Phase separation in random cluster models I: uniform upper bounds on local deviation

This is the first in a series of three papers that addresses the behaviour of the droplet that results, in the percolating phase, from conditioning the Fortuin-Kasteleyn planar random cluster model on the presence of an open dual circuit Gamma_0 encircling the origin and enclosing an area of at least (or exactly) n^2. (By the Fortuin-Kasteleyn representation, the model is a close relative of the droplet formed by conditioning the Potts model on an excess of spins of a given type.) We consider local deviation of the droplet boundary, measured in a radial sense by the maximum local roughness, MLR(Gamma_0), this being the maximum distance from a point in the circuit Gamma_0 to the boundary of the circuit's convex hull; and in a longitudinal sense by what we term maximum facet length, MFL(Gamma_0), namely, the length of the longest line segment of which the boundary of the convex hull is formed.
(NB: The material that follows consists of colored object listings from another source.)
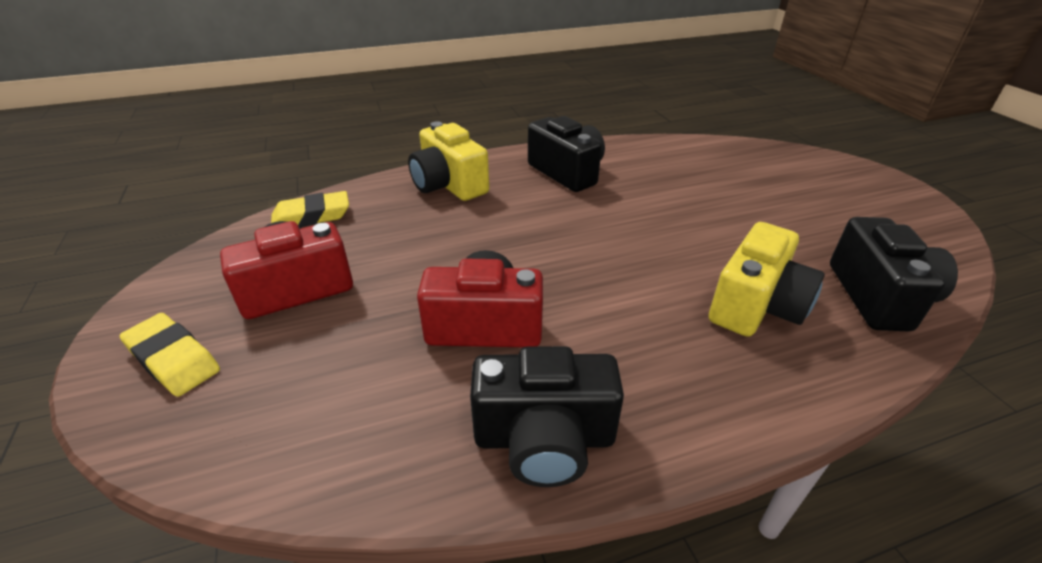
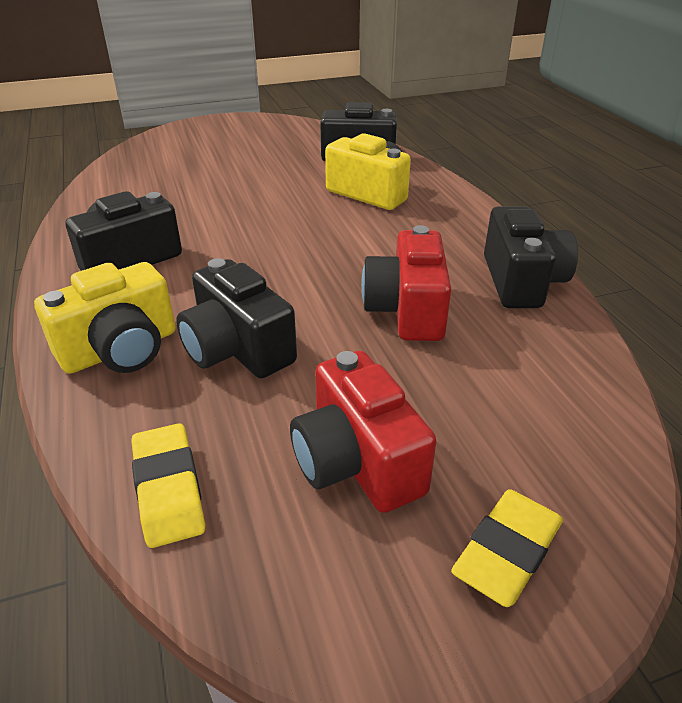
camera: 90 degrees left, 0 degrees up
none -> black camera [176,258,297,378]

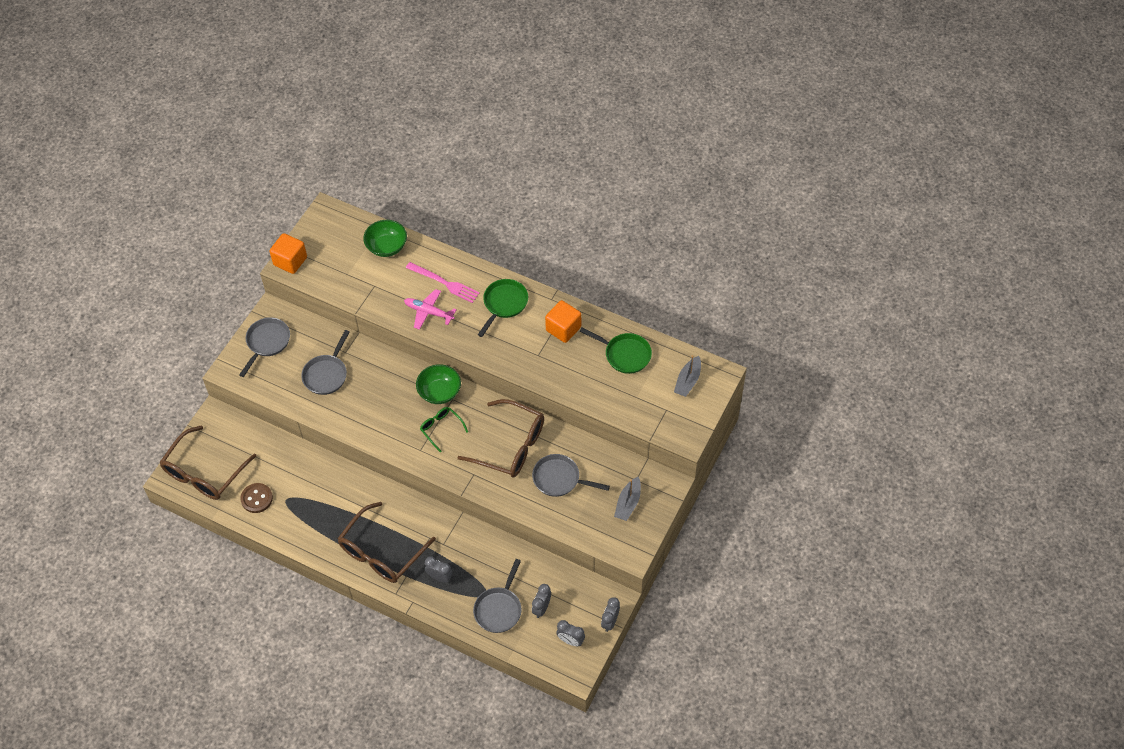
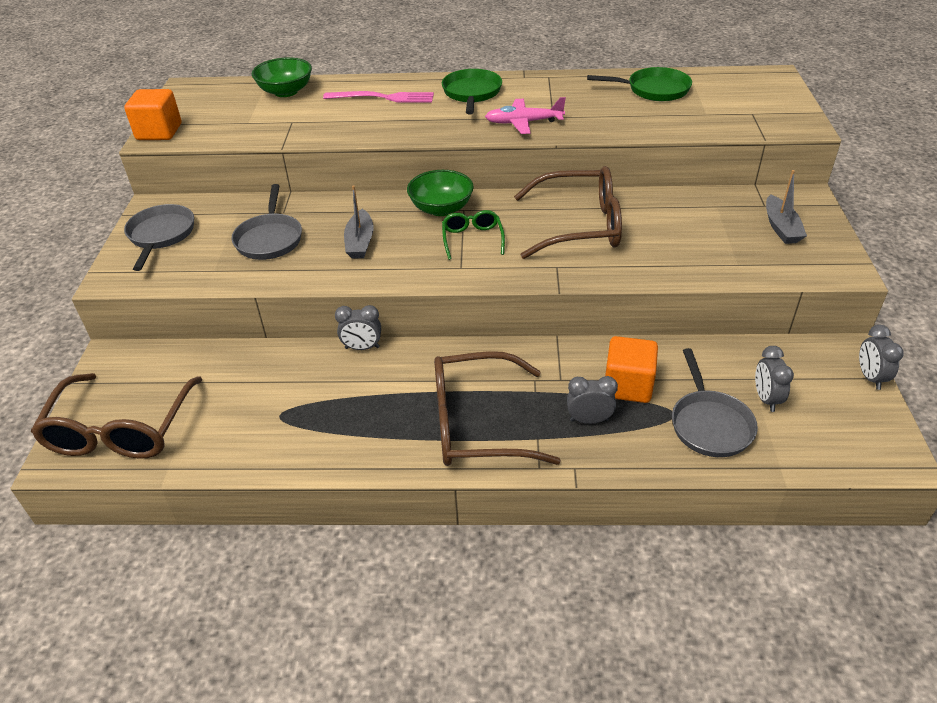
camera: 25 degrees left, 15 degrees down
brown button [240,483,273,513] -> none
brown glasses [337,502,436,583] -> brown glasses turned 75 degrees clockwise [434,351,561,466]
pink plane [404,289,457,330] -> pink plane moved to [485,97,566,134]
green glasses [420,407,468,453] -> green glasses turned 60 degrees clockwise [442,210,505,260]
grey pan [532,454,610,497] -> none
orange cube [545,300,581,343] -> orange cube moved to [605,336,658,403]
grey clock [556,620,585,646] -> grey clock moved to [335,305,381,350]
grey boat [674,355,701,397] -> grey boat moved to [344,185,374,259]

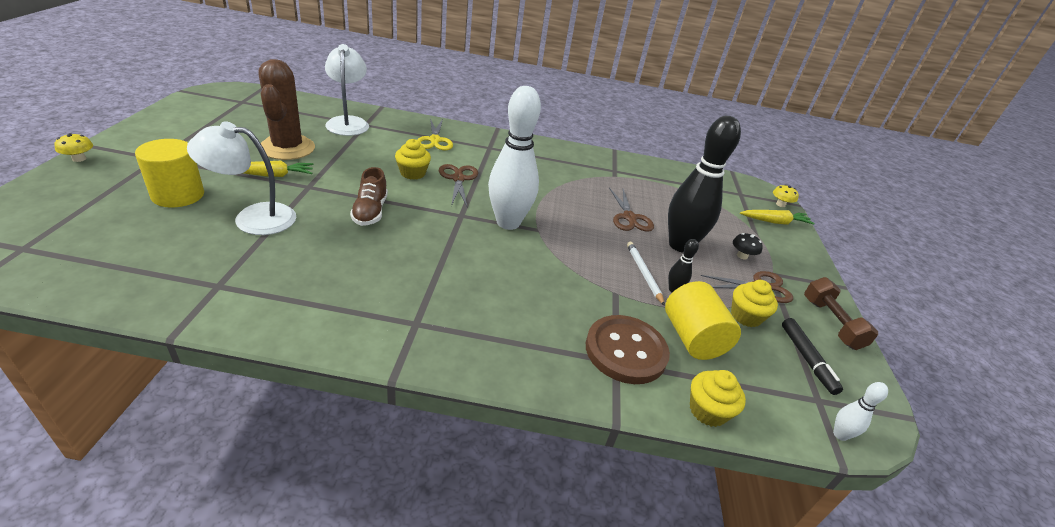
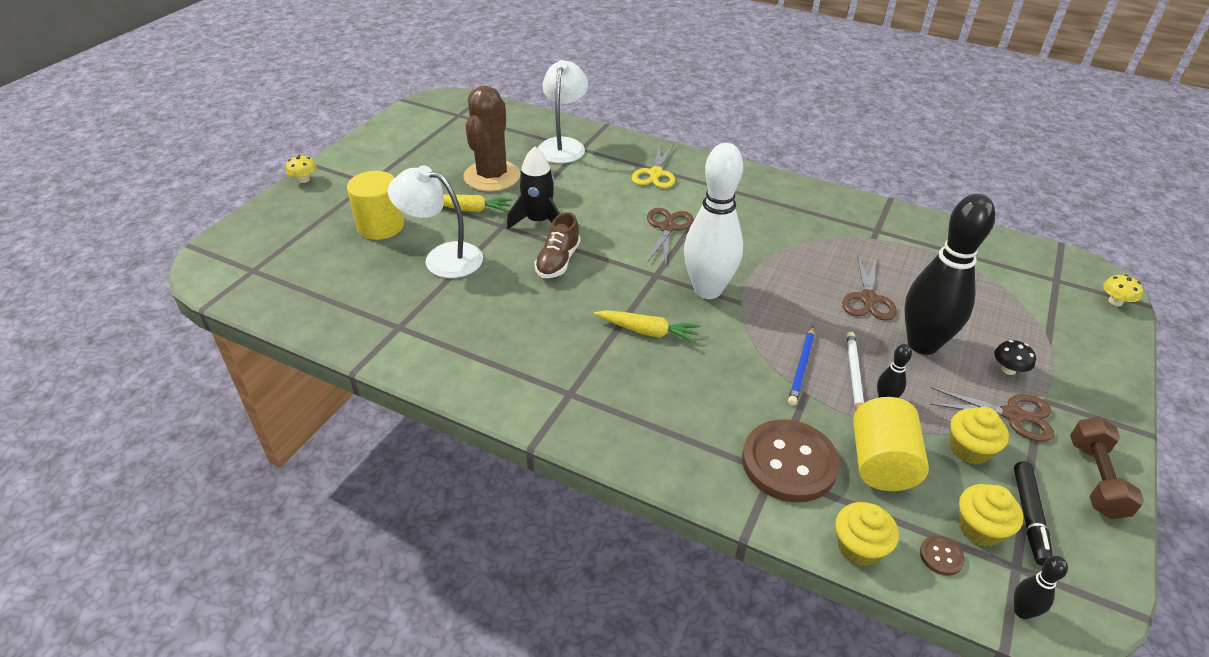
camera: 25 degrees right, 5 degrees up
yellow cupcake [395,139,431,180] -> yellow cupcake moved to [959,484,1023,547]
yellow carrot [740,210,815,225] -> yellow carrot moved to [594,310,701,343]
white bowling pin [833,382,888,441] -> black bowling pin [1014,556,1068,619]
none -> black rocket [507,146,560,229]
none -> blue pencil [788,326,814,406]
none -> brown button [920,536,965,576]

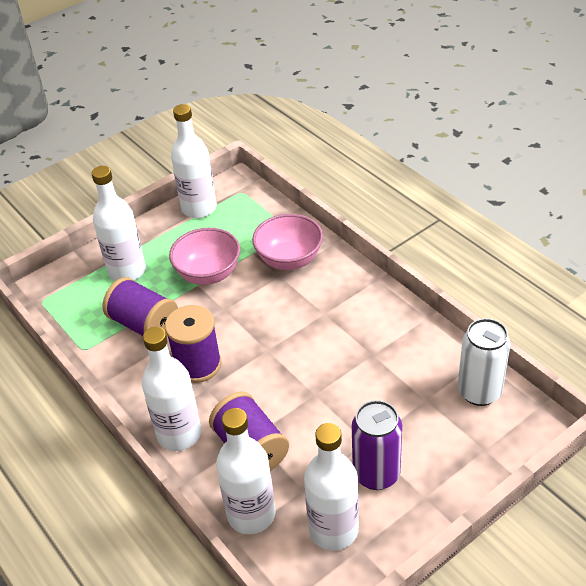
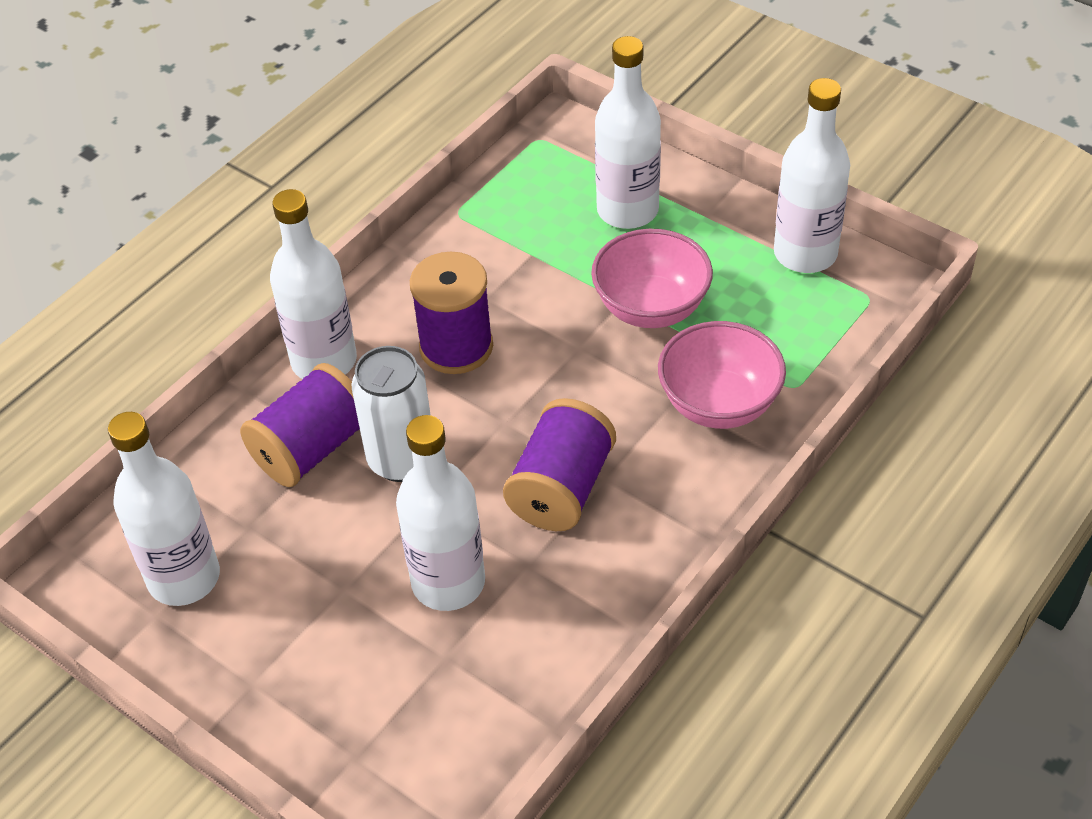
camera: 75 degrees right, 5 degrees up
purple spool [102,277,178,336] -> purple spool moved to [503,398,616,531]
white bottle [216,408,276,534] -> white bottle moved to [396,415,485,611]
purple can [352,400,402,490] -> none
white can [458,318,510,406] -> white can moved to [352,346,431,482]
The principal conclusion of the series of papers is the following uniform control on local deviation: that there are positive constants c and C such that the conditional probability that the normalised quantity n^{-1/3}\big(\log n \big)^{-2/3} MLR(Gamma_0) lies in the interval [c,C] tends to 1 in the high n-limit; and that the same statement holds for n^{-2/3}\big(\log n \big)^{-1/3} MFL(Gamma_0). In this way, we confirm the anticipated n^{1/3} scaling of maximum local roughness, and provide a sharp logarithmic power-law correction. This local deviation behaviour occurs by means of locally Gaussian effects constrained globally by curvature, and we believe that it arises in a range of radially defined stochastic interface models, including several in the Kardar-Parisi-Zhang universality class. This paper is devoted to proving the upper bounds in these assertions, and includes a heuristic overview of the surgical technique used in the three papers.